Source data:
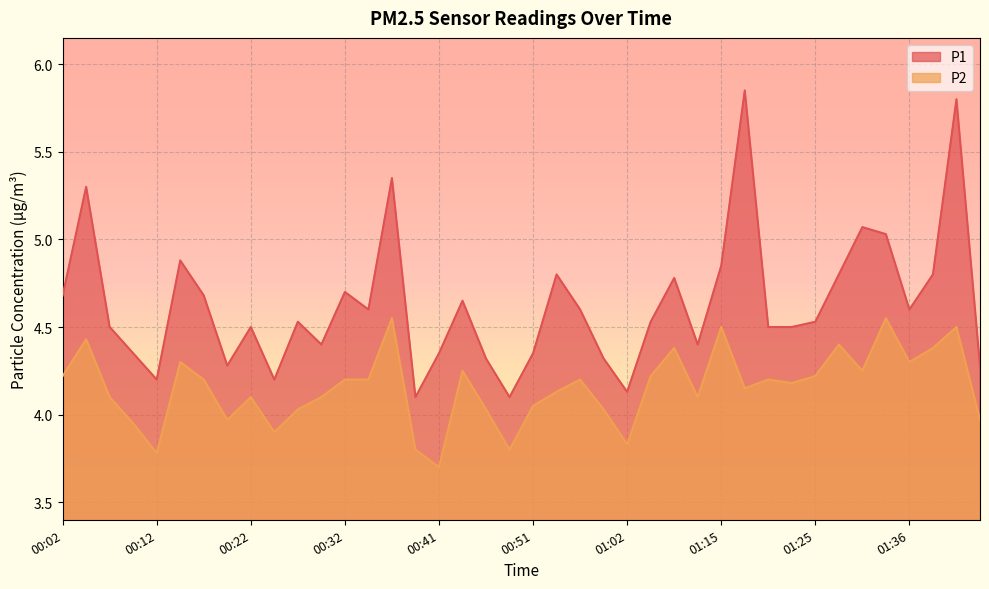

True or false: P2 and P1 intersect in this chart.

False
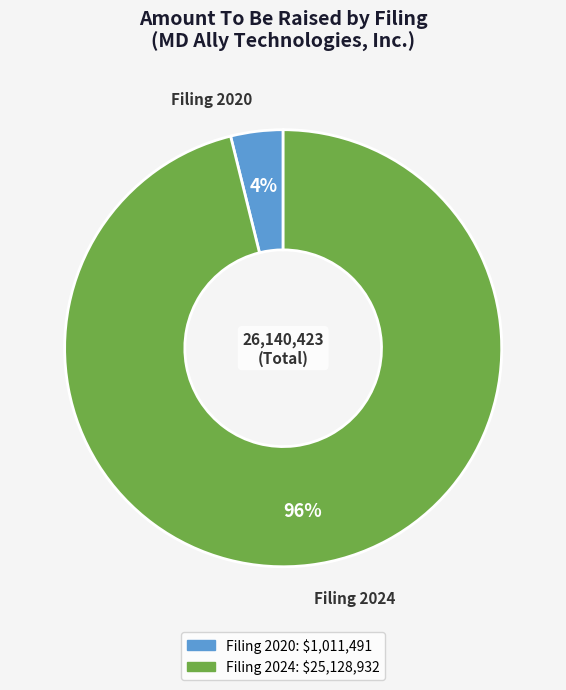

True or false: Filing 2020 accounts for 13% of the total.

False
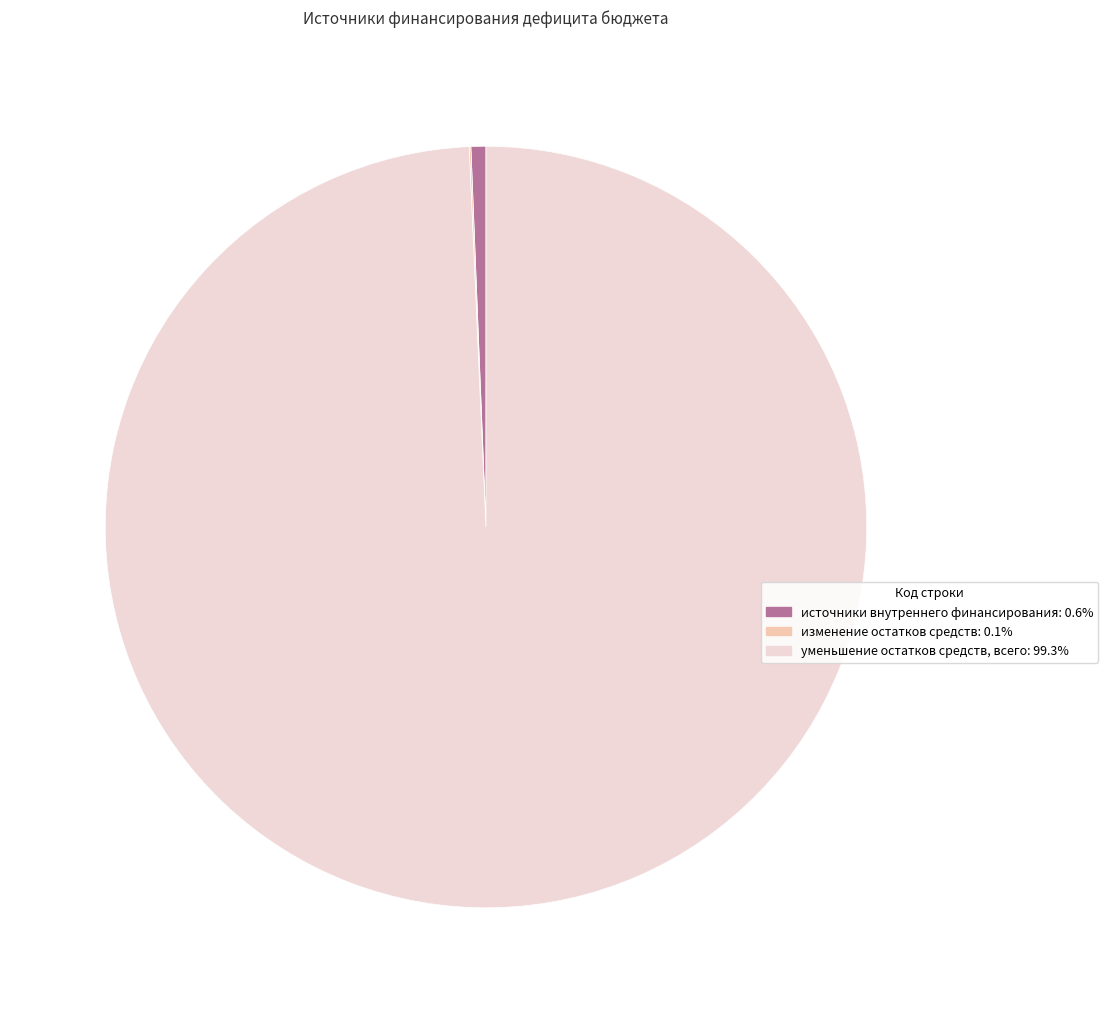

Is the sum of источники внутреннего финансирования and уменьшение остатков средств, всего greater than half?

Yes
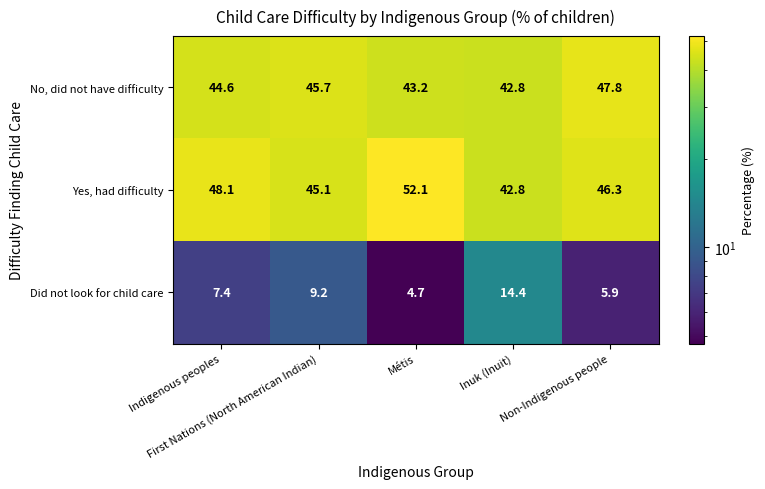

What is the difference between the maximum and minimum values in the Did not look for child care series?

9.7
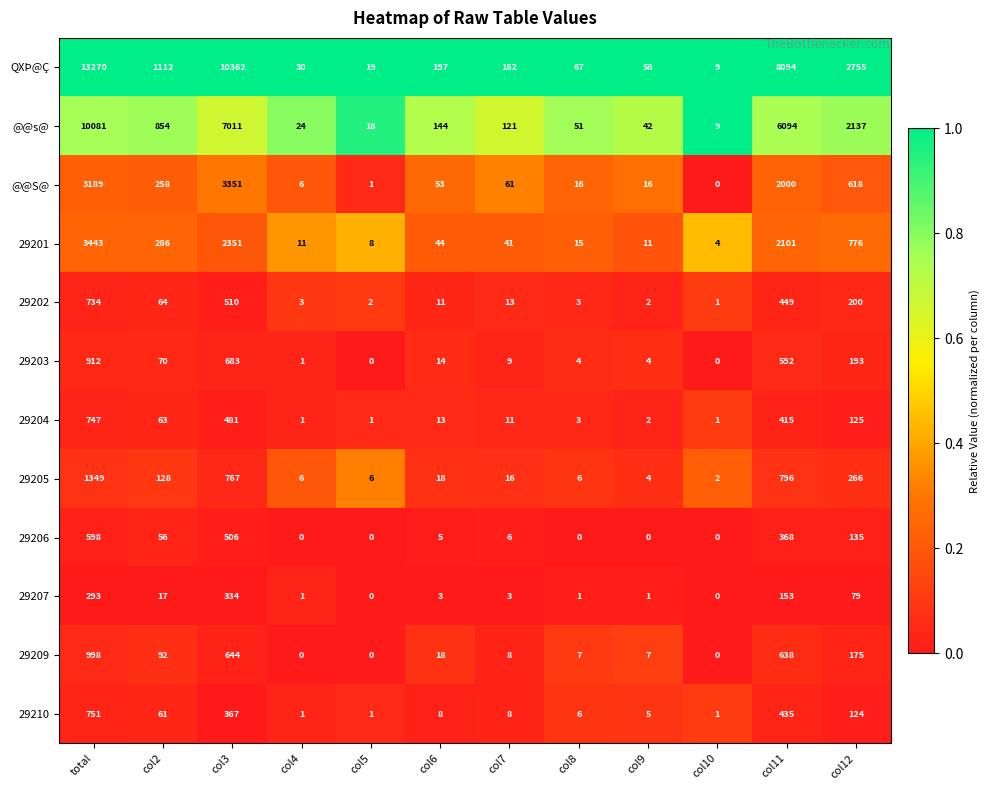

At col3, list the series in order from smallest to largest.

29207, 29210, 29204, 29206, 29202, 29209, 29203, 29205, 29201, @@S@, @@s@, QXÞ@Ç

What you should do: Copy every item above word for word, leaving out the pictures.

Answer for the task:
True or false: P2 and P1 intersect in this chart.

False

True or false: Filing 2020 accounts for 13% of the total.

False

Is the sum of источники внутреннего финансирования and уменьшение остатков средств, всего greater than half?

Yes

What is the difference between the maximum and minimum values in the Did not look for child care series?

9.7

At col3, list the series in order from smallest to largest.

29207, 29210, 29204, 29206, 29202, 29209, 29203, 29205, 29201, @@S@, @@s@, QXÞ@Ç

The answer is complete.